The event typically draws about 150,000 to 180,000 people, but it is unclear how many will show this year, Clark said.
The host hotel, the Doubletree by Hilton at Sea World, is sold out, Clark said. But he said that he’s aware of concerns over traveling to the state, via messages on social media and in the direct messages he’s received from concerned attendees. He said that he heard from about 20 in the past week, with some wondering whether it is safe to come to Florida, and others don’t want to support an event in the state, knowing that portions of sales taxes will go to the state government. One prospective attendee told NBC News early this month that while he believes the theme park will be a “safe space,” “everything around it, everything else you have to do to get there is scary right now.”
“The feedback has been all over the place,” Clark said. “Guests just don’t know.”
Clark said that it was “extreme importance that our guests are safe,” which is one reason that Gay Days bought out the Doubletree as a base hotel for the weekend.
He said that greater security precautions for the event have been in place for some years. “After the Pulse nightclub shooting [in 2016] and going into this year, there are extra eyes” on what is happening at the event venues.
A spokesperson for the Orange County Sheriff declined to talk about specific measures they are taking.
“We continue to support the theme parks and other venues in our tourist corridor with off duty deputies that are scheduled for daily coverage, in addition to our scheduled patrol deputies,” the spokesperson said. “For large events, there are contingency plans that are visible to the public, and some that are not. We will have deputies in marked and unmarked vehicles, on bicycles, motorcycles and even horseback when that’s necessary.”
Casandra Matej, president and CEO of Visit Orlando, said in a statement, “Orlando has always been and will continue to be a diverse, welcoming and inclusive community. As the top travel destination in the country and longstanding leader in the travel industry, our community has a history of welcoming all to our destination. ”
Gay Days was started in 1991 as a single day for the LGBTQ community to visit the Magic Kingdom, held on the first Saturday in June. Initially promoted on a computer bulletin board and via fliers in bars, the event was designed as a fun Pride event rather than an overt protest. At the time, Disney reportedly had concerns, but did not try to stop attendees, who wore red shirts as a way to stand out.
Spin forward more than 30 years, and Gay Days not only stretches over a weekend, but it is a key revenue driver for the Orlando area.
Disney still does not sponsor the event, but its opposition last year to the Don’t Say Gay bill, and the fallout from it, has reinforced the view among attendees that they will feel safe and welcomed at the parks. “Disney takes security very seriously,” said Brandon Wolf, press secretary for Equality Florida.

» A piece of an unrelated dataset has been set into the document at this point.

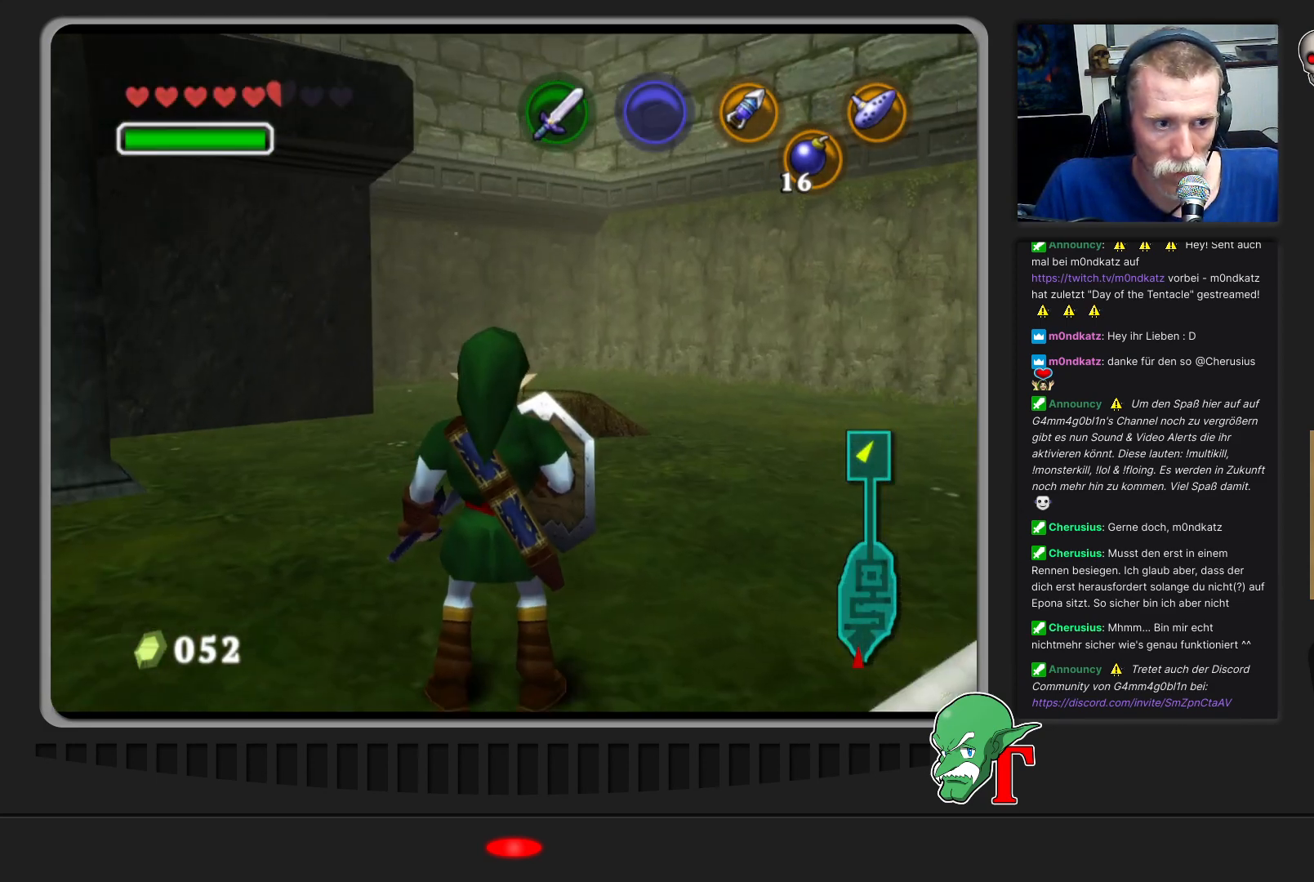
{"buttons": [], "left_stick": "center", "events": [[67, "C_LEFT", "down"], [133, "C_LEFT", "up"]]}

The company sued DeSantis in April, claiming that the governor’s efforts to strip the company of control over a special district that oversees its theme parks was an act of political retribution. Disney cited DeSantis’ remarks after the company announced its opposition to the parental rights legislation, which detractors dubbed “don’t say gay,” last year.
“We know that Disney has had values of inclusion for a very long time. They are in the position they are in because they stepped up” in support of the LGBTQ community, Wolf said.
The company did not respond to a request for comment on this year’s event, but park enthusiasts have posted images on social media of a new display installed at EPCOT: a rainbow mural with the word “LOVE.” In September, the the Disney resort is hosting the Out & Equal Workplace Summit, the largest of its kind in the world. The company’s co-sponsorship of the event comes as DeSantis continues to hammer Disney as a “woke” corporation, trying to turn its support for diversity, equity and inclusion initiatives into a negative.
Other companies, including Target and Bud Light, also have been the source of backlash on the far right, in what is emerging as an effort to pressure corporate support for Pride in general. Clark said one longtime corporate sponsor of Gay Days, who he declined to name, pulled out of the event, although the circumstances for the decision are murky.
The tensions in Florida escalated earlier this month when DeSantis signed bills that ban gender affirming care for minors and another that targets drag shows, which go into effect immediately. Other laws, which go into effect on July 1, prohibit schools from having students use their preferred pronouns, and restrict transgender individuals from using public bathrooms different from their sex at birth.
Appearing at a signing ceremony before a banner that read, “Let Kids Be Kids,” DeSantis characterized the legislation as a way to keep children safe. “They’re having third-graders declare pronouns? We’re not doing the pronoun Olympics in Florida,” he said, per the AP.
The drag show bill imposes fines on venues that admit children to adult live performances where they are exposed to “lewd” behavior.
But critics say the bill is vague. The law attempts to define the performances as those that are sexually explicit, but one venue, Hamburger Marys, has sued, characterizing it as a chill on freedom of speech.
Gay Days is moving forward with two events open to all audiences that will feature drag performers: A drag bingo and a Miss Gay Days pageant. Clark said he had performers sign acknowledgements knowing that they were aware of the state law. “We informed all drag queens of the specifics in the bill that passed,” he said, adding that they had the performers “sign off that the understand the ramifications of how they choose to act.”
He said that the drag shows have not been an issue in the past, but “we are just dotting the i’s and crossing the t’s. The fines are substantial fines and they affect the host hotel. We don’t want to put them at risk at all.”
Wolf said that the law “is written in a vague way with the hopes that it will induce self-censorship. The hope of Republican lawmakers and the governor is that people read it to the extreme and cave to intimidation and threats.”
He said that Equality Florida’s travel advisory was not meant as a call to boycott the state, but to make visitors “clear eyed” about what has happened there, including the moves that have been made against Disney. He encouraged those attending gay days to be aware of the concerns, but also to “tap into the spirit” of the origins of Gay Days, one of “visibility and unapologetic resistance and pride.”
“The show must go on,” Wolf said. “We can’t self censor to the most extreme right wing reading of the law. As a result we should carry on.”
Groups on the right have protested Gay Days in the past, but Clark notes a difference this year. “It is not Jerry Falwell on a billboard,” he said. “These are real laws.”